Zu einer seltenen Doublette kam Schiedsrichter Andreas Koch (26). Der junge Referee anerkannte zum zweiten Mal innerhalb von fünf Tagen nachträglich und auf Geheiss eines Linienrichters ein Tor. Koch anerkannte Langenthals 2:3-Anschlusstor in Küsnacht gegen die GCK Lions, nachdem die Partie ohne Unterbruch 1:21 Minuten lang weitergelaufen war. Die GCK Lions legten gegen den Treffer einen Spielfeldprotest ein - und liessen sich aus dem Rhythmus werfen. Im Schlussabschnitt bewerkstelligten Spencer Rezek und Christian Haldimann innerhalb von 110 Sekunden die Wende vom 2:3 zum 4:3 für Langenthal.

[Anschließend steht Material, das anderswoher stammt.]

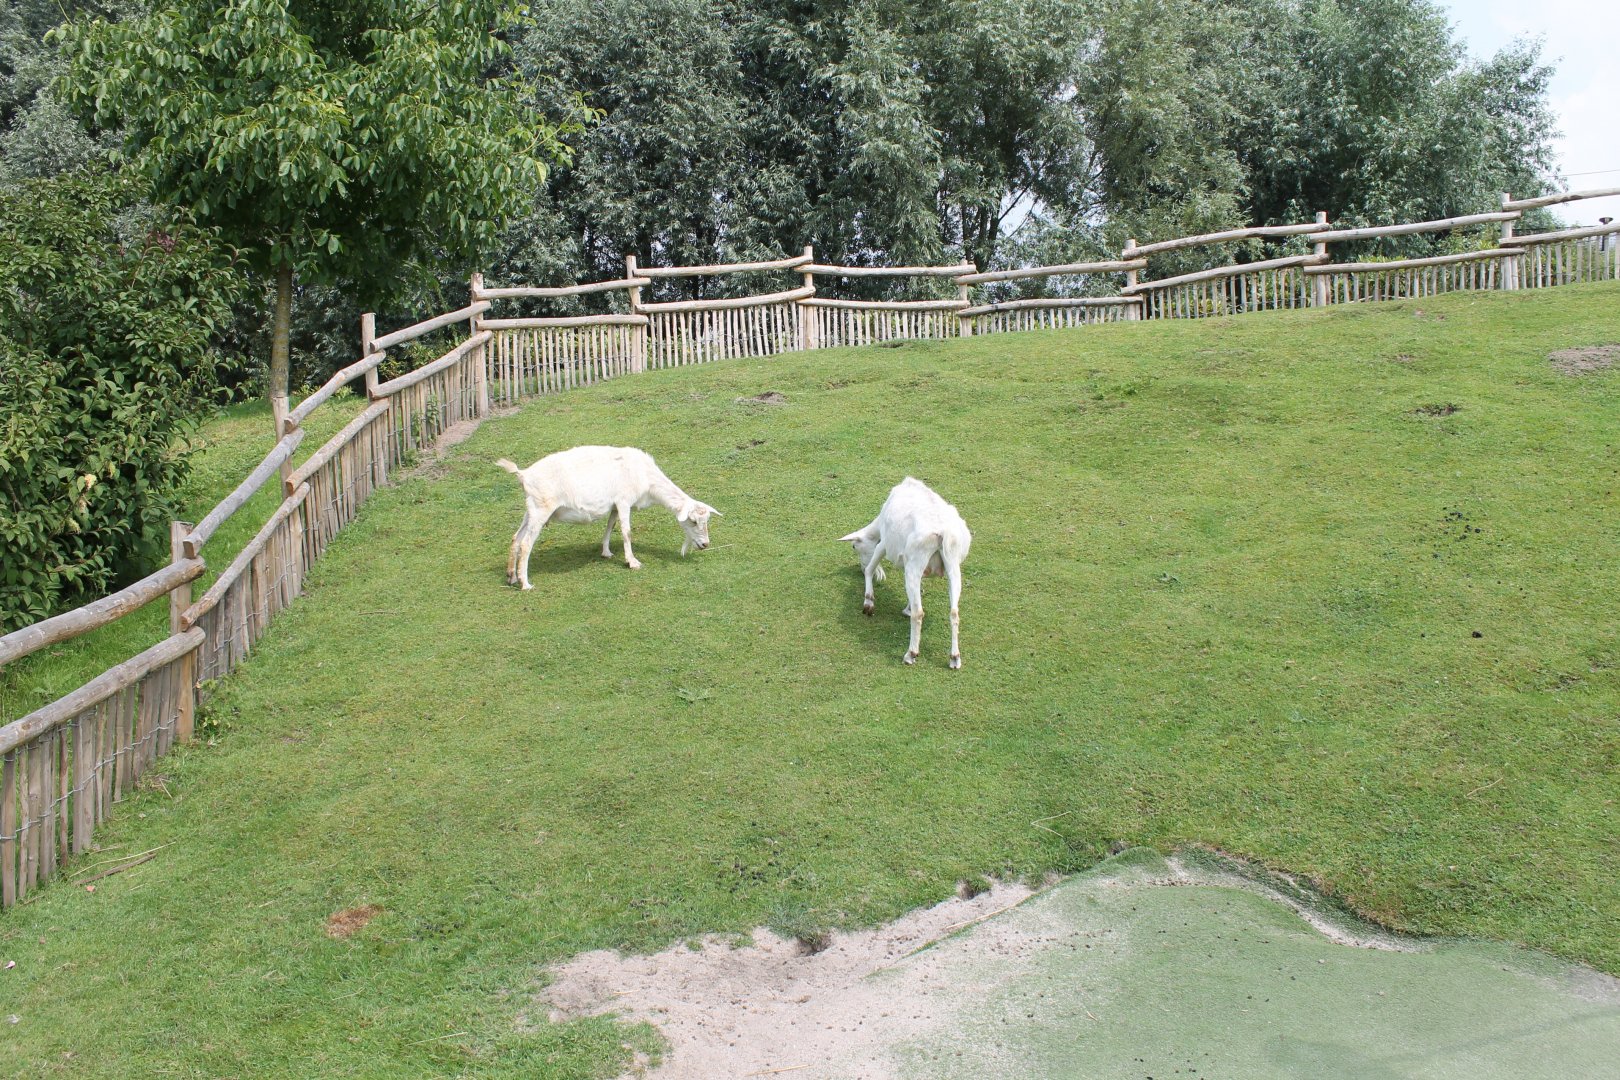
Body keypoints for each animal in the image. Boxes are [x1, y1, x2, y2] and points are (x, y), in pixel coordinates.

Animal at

Gleicher Schiedsrichter – gleiche Situation

Dass der gleiche Schiedsrichter innerhalb von weniger als einer Woche zweimal mit der gleichen äusserst seltenen Situation konfrontiert wird, ist ein Riesenzufall. Bereits bei Sierre - Ajoie hatte Koch letzten Freitag ein Tor nachträglich und auf Geheiss des Linesman anerkannt; damals war die Partie drei Sekunden lang weitergelaufen.

Sierre machte 0:5 wett

Neben La Chaux-de-Fonds verlor am Dienstag auch der erste Verfolger Ajoie (0:4 in Visp). Das «Spiel der Runde» lieferten sich Lausanne und Sierre. Lausanne führte nach dem ersten Abschnitt 5:0 und später noch 6:4, verlor aber 6:7. Thomas Rüfenacht vergab 29 Sekunden vor Schluss für Lausanne noch einen Penalty. Lee Jinman buchte zwei Tore und zwei Assists und führt nun die NLB- Skorerliste solo an.